Afghan officials familiar with talks held in the capital say that the Taliban have said they will not make announcements on their government until the August 31 deadline for the troop withdrawal passes.

Abdullah Abdullah, a senior official in the ousted government, tweeted that he and Karzai met on Saturday with Taliban’s acting governor for Kabul, who “assured us that he would do everything possible for the security of the people” of the city.
Evacuations continued, though some outgoing flights were far from full because of the airport chaos, Taliban checkpoints and bureaucratic challenges. A German flight on Friday night carried 172 evacuees, but two subsequent flights carried out just seven and eight people, respectively.

On Friday, British Prime Minister Boris Johnson said that around 1,000 people a day were being evacuated amid a “stabilization” at the airport. But on Saturday, a former Royal Marine-turned charity director in Afghanistan said that the situation was getting worse, not better.
“We can’t leave the country because we can’t get into the airport without putting our lives at risk,” Paul Farthing told BBC radio. “You’ve all seen the scenes — it is not different today to any other time.”

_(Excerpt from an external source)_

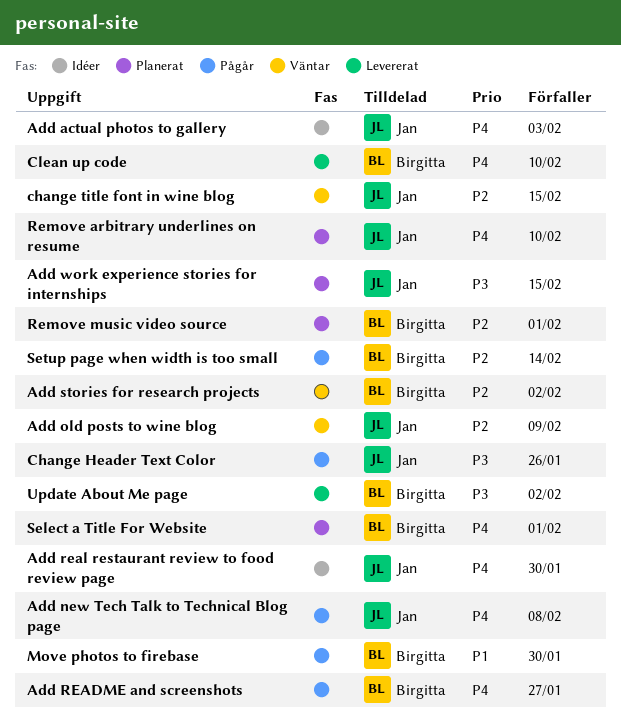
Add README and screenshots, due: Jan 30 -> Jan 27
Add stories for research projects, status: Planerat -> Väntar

Farthing said that he has been told by British authorities that a flight back to the United Kingdom has a seat for him, but not for the 25 staff from his animal welfare charity Nowzad and their families.
After a backlog at a transit facility in Qatar forced flights from the Kabul international airport to stop for several hours on Friday, the Gulf nation of Bahrain announced on Saturday that it was allowing flights to use its transit facilities for the evacuation. The United Arab Emirates, meanwhile, said it would host up to 5,000 Afghans “prior to their departure to other countries.”
On Friday, a defense official said about 5,700 people, including about 250 Americans, were flown out of Kabul aboard 16 C-17 transport planes, guarded by a temporary US military deployment that’s building to 6,000 troops. On each of the previous two days, about 2,000 people were airlifted.

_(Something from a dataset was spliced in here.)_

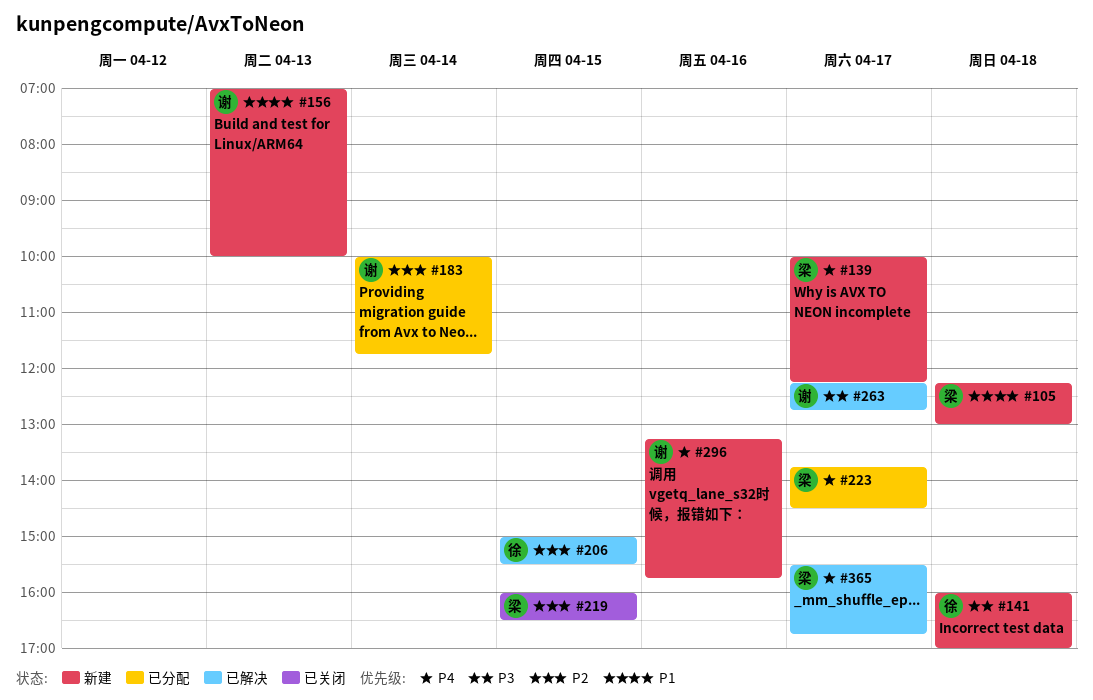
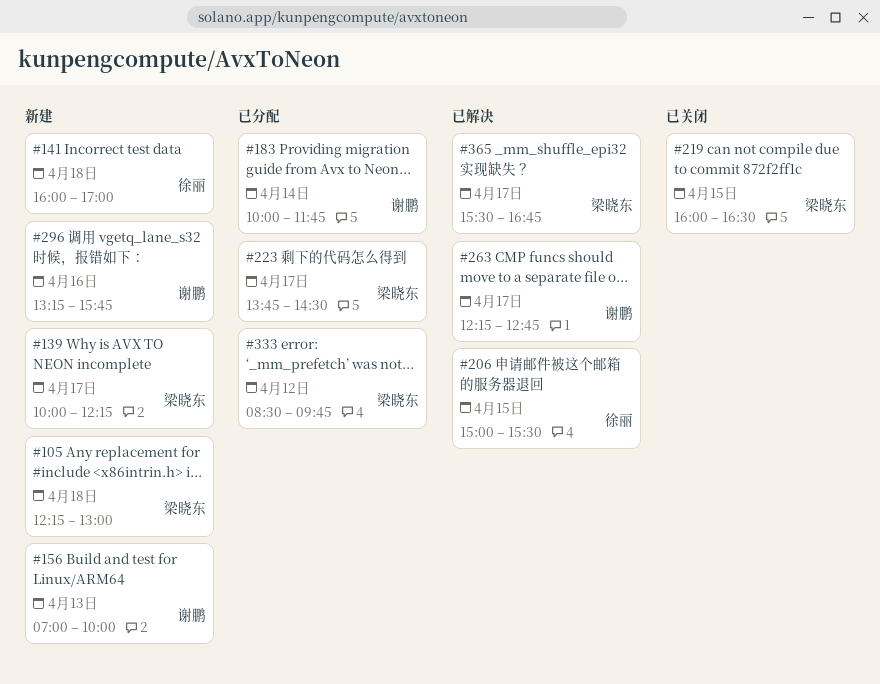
#333: none -> present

Officials also confirmed that US military helicopters flew beyond the Kabul airport to scoop up 169 Americans seeking to evacuate. No one knows how many US citizens remain in Afghanistan, but estimates have ranged as high as 15,000.
So far, 13 countries have agreed to host at-risk Afghans at least temporarily, US Secretary of State Antony Blinken said. Another 12 have agreed to serve as transit points for evacuees, including Americans and others. About 300 evacuees arrived Friday night from Qatar at the US Ramstein Air Base in Germany, one transit point for people being taken to the US, the American military said.
“We are tired. We are happy. We are now in a safe country,” one Afghan man said upon arrival in Italy with 79 fellow citizens, speaking in a video distributed by that country’s defense ministry.

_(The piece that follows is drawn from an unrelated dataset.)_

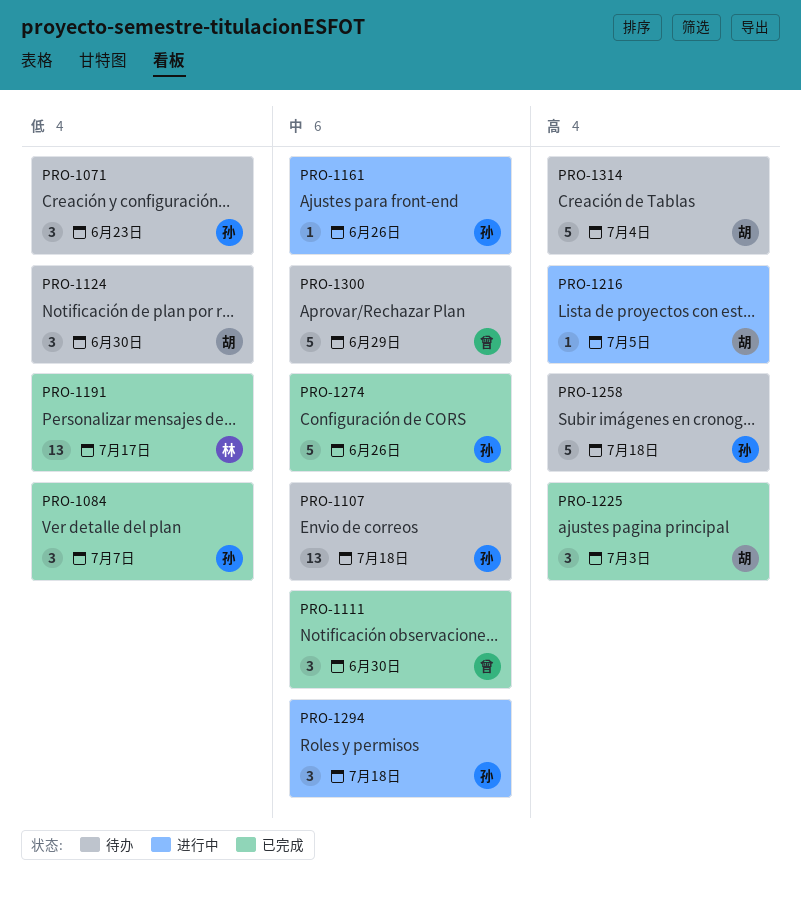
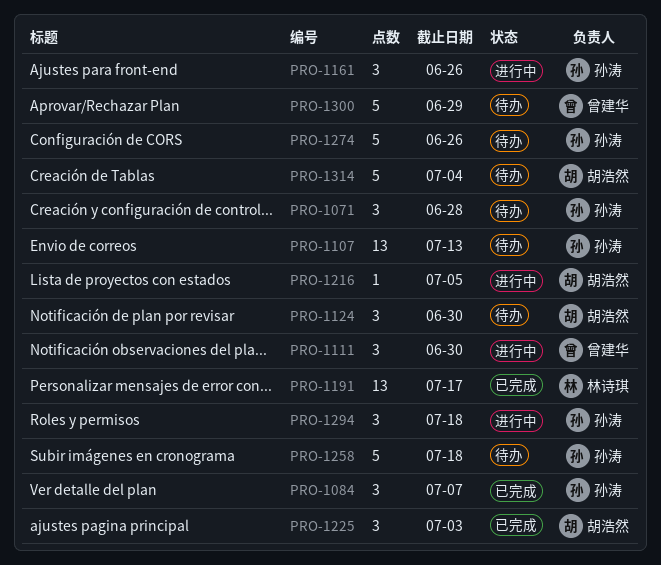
PRO-1071, due: Jun 23 -> Jun 28
PRO-1107, due: Jul 18 -> Jul 13
PRO-1111, status: 已完成 -> 进行中
PRO-1161, estimate: 1 -> 3
PRO-1274, status: 已完成 -> 待办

But the growing question for many other Afghans is, where will they finally call home? Already, European leaders who fear a repeat of the 2015 migration crisis are signaling that fleeing Afghans who didn’t help Western forces during the war should stay in neighboring countries instead. The desperate scenes of people clinging to aircraft taking off from Kabul’s airport have only deepened Europe’s anxiety.
Remaining in Afghanistan means adapting to life under the Taliban, who say that they seek an “inclusive, Islamic” government, will offer full amnesty to those who worked for the US and the Western-backed government and have become more moderate since they last held power from 1996 to 2001. They also have said — without elaborating — that they will honor women’s rights within the norms of Islamic law.
But many Afghans fear a return to the Taliban’s harsh rule in the late 1990s, when the group barred women from attending school or working outside the home, banned television and music, chopped off the hands of suspected thieves and held public executions.